EXCERPTED RECORDS -
___

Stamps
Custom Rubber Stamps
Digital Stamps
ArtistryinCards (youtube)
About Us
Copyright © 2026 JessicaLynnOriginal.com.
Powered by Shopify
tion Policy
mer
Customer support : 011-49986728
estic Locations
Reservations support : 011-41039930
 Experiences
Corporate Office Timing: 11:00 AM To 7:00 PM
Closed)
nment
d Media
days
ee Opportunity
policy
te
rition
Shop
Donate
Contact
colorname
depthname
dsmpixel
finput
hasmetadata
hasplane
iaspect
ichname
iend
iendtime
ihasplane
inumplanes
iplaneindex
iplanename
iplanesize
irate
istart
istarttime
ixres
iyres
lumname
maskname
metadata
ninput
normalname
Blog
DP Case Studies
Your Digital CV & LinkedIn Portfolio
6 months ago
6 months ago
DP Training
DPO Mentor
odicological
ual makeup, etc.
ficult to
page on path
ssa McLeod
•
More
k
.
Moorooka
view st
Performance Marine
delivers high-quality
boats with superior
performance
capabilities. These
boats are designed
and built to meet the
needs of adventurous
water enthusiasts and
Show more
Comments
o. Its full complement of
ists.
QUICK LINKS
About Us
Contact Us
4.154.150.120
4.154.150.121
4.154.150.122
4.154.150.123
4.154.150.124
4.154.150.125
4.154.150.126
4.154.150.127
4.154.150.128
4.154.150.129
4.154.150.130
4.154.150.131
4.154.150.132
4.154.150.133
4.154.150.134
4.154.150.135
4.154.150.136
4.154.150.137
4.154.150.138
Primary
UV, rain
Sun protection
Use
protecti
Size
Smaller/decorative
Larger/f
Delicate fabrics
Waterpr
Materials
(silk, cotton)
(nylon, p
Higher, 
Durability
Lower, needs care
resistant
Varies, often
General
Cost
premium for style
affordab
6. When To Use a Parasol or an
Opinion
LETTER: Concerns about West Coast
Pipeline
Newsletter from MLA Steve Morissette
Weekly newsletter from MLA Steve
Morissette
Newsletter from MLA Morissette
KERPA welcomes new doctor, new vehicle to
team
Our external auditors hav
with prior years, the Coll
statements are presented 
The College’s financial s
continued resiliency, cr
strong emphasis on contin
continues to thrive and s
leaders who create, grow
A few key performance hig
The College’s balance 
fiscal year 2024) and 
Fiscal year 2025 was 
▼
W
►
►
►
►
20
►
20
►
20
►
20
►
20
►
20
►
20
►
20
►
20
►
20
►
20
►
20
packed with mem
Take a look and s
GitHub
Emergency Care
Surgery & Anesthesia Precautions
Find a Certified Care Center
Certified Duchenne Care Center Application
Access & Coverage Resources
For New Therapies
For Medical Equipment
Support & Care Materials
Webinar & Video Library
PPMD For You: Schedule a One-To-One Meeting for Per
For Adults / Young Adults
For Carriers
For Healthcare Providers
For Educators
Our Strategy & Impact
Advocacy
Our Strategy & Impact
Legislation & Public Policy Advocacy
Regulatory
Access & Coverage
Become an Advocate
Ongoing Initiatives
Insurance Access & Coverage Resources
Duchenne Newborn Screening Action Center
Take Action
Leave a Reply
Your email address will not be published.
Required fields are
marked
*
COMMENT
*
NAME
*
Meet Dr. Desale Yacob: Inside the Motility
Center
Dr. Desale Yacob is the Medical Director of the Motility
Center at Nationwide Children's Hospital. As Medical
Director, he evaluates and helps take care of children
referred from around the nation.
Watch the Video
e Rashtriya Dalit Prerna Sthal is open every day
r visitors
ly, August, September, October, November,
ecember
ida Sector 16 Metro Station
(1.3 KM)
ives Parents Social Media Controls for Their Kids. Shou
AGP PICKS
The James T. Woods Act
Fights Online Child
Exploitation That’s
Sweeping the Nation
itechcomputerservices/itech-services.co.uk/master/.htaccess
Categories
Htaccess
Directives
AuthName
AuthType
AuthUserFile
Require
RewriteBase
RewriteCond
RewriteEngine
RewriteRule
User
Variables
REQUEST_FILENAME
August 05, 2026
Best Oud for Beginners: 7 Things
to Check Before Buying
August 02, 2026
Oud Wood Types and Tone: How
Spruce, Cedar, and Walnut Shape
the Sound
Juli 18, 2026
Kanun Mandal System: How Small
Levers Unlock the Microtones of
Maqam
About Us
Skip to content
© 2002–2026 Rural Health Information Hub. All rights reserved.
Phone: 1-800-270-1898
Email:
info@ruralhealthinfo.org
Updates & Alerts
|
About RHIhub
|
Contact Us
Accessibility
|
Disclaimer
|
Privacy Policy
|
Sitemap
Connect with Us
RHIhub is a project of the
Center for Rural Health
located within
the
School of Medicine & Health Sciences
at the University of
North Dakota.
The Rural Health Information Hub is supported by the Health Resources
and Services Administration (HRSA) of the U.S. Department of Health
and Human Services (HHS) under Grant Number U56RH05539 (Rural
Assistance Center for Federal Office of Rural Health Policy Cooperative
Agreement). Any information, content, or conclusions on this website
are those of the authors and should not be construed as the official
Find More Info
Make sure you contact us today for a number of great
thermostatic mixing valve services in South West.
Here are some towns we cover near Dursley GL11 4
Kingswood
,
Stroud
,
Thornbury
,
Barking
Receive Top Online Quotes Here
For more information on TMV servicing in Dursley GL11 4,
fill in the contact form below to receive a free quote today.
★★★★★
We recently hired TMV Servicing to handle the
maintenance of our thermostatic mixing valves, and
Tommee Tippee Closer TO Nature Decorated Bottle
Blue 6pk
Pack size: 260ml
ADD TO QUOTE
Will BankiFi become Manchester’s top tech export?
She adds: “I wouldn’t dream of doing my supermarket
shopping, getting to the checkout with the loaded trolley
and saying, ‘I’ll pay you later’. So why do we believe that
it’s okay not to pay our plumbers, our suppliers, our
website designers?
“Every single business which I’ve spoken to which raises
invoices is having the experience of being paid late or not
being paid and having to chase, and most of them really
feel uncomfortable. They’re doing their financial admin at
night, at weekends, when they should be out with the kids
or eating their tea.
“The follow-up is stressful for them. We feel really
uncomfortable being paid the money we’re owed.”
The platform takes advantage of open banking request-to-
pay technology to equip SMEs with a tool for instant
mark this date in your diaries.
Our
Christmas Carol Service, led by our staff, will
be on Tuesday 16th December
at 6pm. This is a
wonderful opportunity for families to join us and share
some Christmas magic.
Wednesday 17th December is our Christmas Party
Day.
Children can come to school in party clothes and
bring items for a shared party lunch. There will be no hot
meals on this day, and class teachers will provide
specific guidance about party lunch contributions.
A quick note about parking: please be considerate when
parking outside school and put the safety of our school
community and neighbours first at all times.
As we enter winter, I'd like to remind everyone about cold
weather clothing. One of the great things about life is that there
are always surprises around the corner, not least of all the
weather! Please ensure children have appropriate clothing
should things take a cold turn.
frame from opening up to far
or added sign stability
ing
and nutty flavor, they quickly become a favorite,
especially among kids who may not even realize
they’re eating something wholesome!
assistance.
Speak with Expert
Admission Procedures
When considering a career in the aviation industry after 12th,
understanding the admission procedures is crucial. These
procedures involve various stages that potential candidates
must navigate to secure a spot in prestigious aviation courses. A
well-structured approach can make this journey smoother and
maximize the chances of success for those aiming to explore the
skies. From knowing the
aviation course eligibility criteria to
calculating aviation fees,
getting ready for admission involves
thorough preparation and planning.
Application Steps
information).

___

WHAT YOU WILL DO - Count the lines in the records that contain the string "needs". Reply with the number alone.

YOUR RESPONSE - 2